Thursday, January 21, 2010

A Post About Height

I now own snowshoes and a headlamp but that's not what this post is about.
I saw a coworker/friend in the hall last week and she was wearing the cutest freaking outfit and cute-as boots. Revision: she was rocking cute-as boots and I couldn't help but appreciate how unapologetically tall she is. She's not freakishly tall, just very tall, very I-don't-give-a-damn-and-I'm-wearing-these-big-boots-today-so-there tall. And I thought that I'm the same way except the other direction. I am unapologetically short, or at least I hope so. I stopped growing in the sixth grade and had to make the decision very early on to not care. Sure, I blended in with the grade school field trips that walked the campus up in Bellingham. Yes, sometimes I have to ask strangers to get stuff off store shelves for me. Of course, there's enough room behind my driver's seat for Andre the Giant and a few of his friends. What's the point in lamenting? Am I going to invest in big shoes, wear them every day and give myself bunyons and hammer toes? Hell no! Am I going to save up for a painful and expensive bone stretching surgery? Nope. Do I care that I'm 2 inches away from legally requiring a booster seat in a car in the state of Washington? Yes, actually, that one is kind of disturbing.

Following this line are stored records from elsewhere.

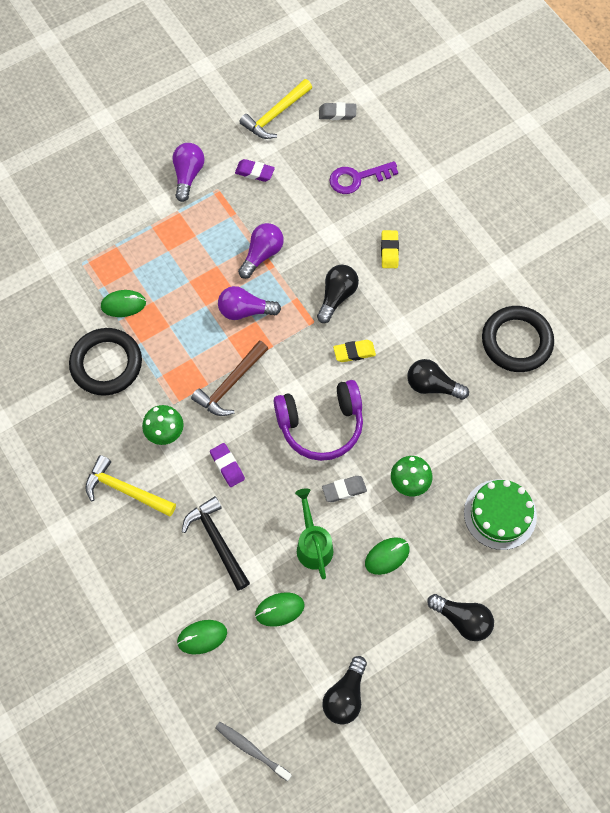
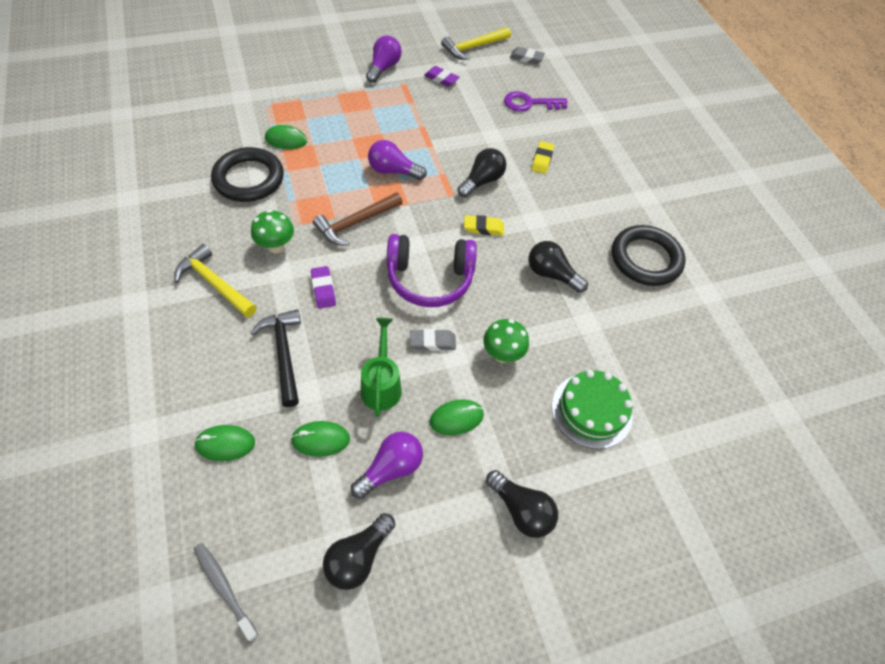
camera: 10 degrees right, 10 degrees down
(262, 254) = (425, 135): purple light bulb -> purple light bulb (391, 468)

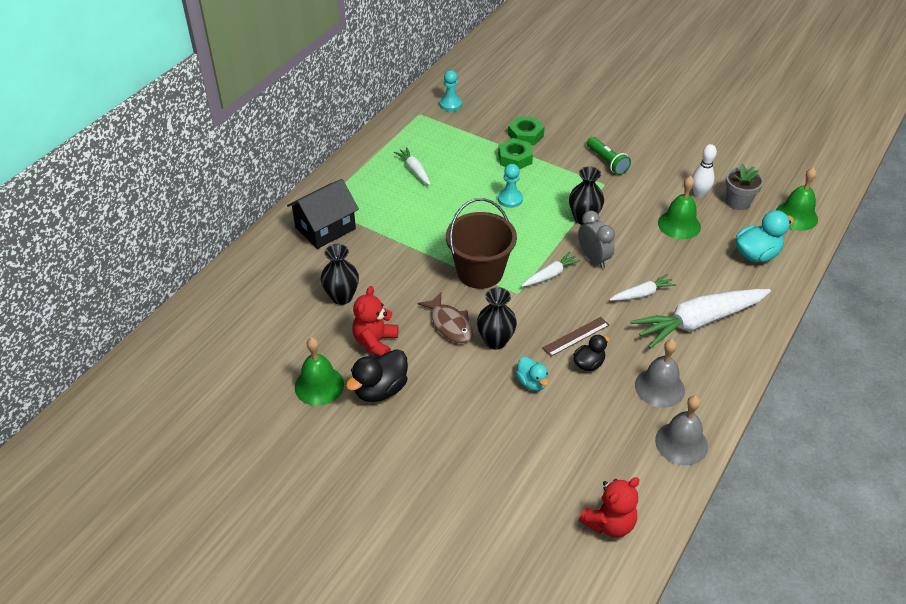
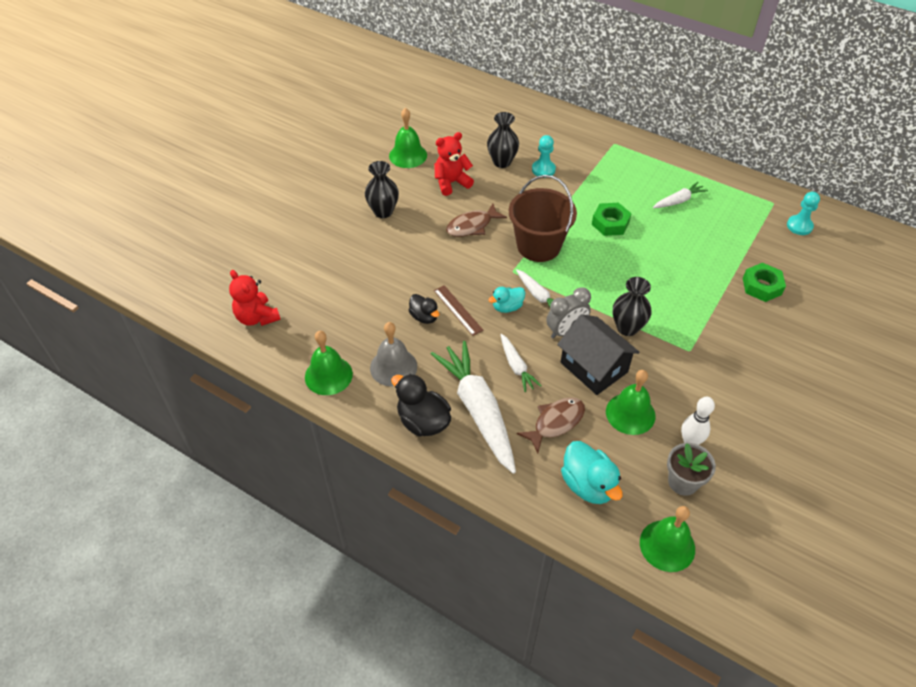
camera: 90 degrees right, 5 degrees up
(325, 228) = (585, 148): black house -> black house (594, 367)
(375, 342) = (451, 183): red teddy bear -> red teddy bear turned 45 degrees counterclockwise
(380, 389) = (402, 187): black duck -> black duck (423, 421)
(495, 341) = (452, 255): black vase -> black vase (383, 211)
(510, 199) = (648, 270): turquoise pawn -> turquoise pawn (543, 169)
(515, 158) = (717, 276): green nut -> green nut (610, 223)
(531, 382) = (404, 277): turquoise duck -> turquoise duck (507, 307)
(607, 162) = (731, 356): green flashlight -> none
(681, 443) = (328, 375): grey bell -> green bell
(699, 270) = (555, 423): none -> brown fish

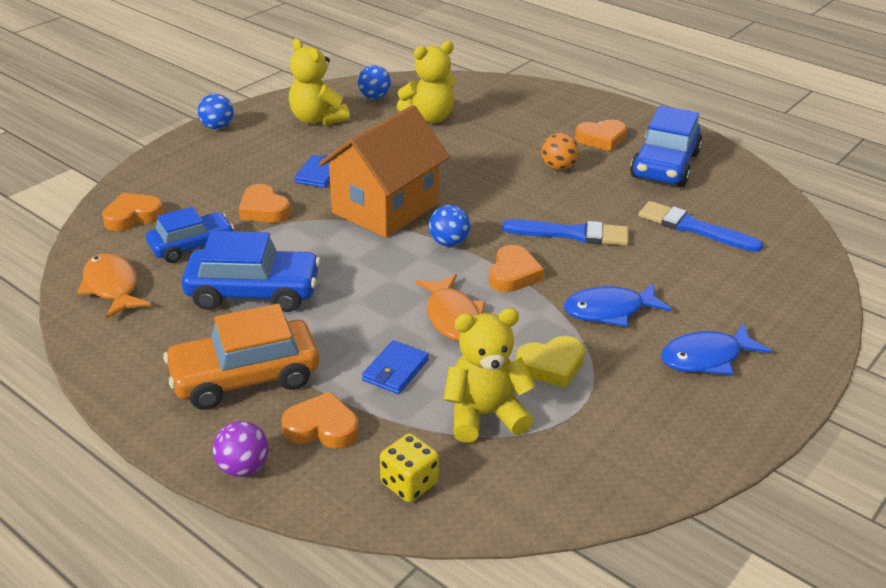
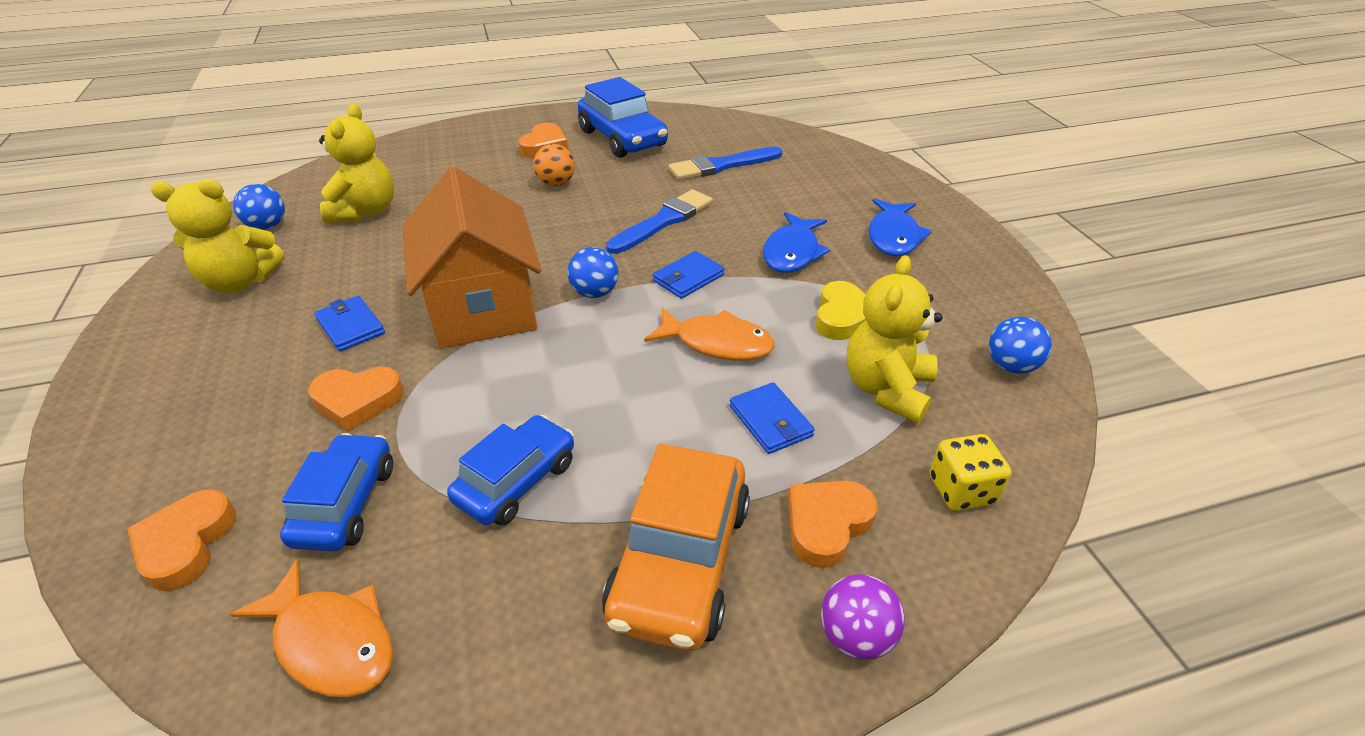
camera: 55 degrees left, 5 degrees up
(112, 287) = (331, 641): orange fish -> orange fish turned 150 degrees counterclockwise
(217, 127) = (112, 367): blue ball -> blue ball (1011, 366)
(253, 292) = (517, 481): blue car -> blue car, size x0.67
(513, 274) = (688, 278): orange heart -> blue wallet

I saw this special on 20/20 once where parents were spending tens of thousands of dollars to give their kids HGH (that's human growth hormone in case you aren't in the majors) in the hopes that they would not be, gasp, short. There wasn't any proof that this would work but the parents thought it was worth it so their kids could grow tall and be respected in society. What a bunch of crap! You know what I call that, besides crap? Hooey, shenanigans, absurdity, vanity, hogwash, shit, stupidity, super lame and being a re-taard (as in "The Hangover"). What's so bad about being short, other than being mistaken for a fourth grader and not being able to reach the 2 liter of Coke? Nothing! Buck up and deal with it you ninnies. Geez.
Wow, I'm glad I got that off my chest, it's a weight off these shoulders. Down here, yeah, these shoulders.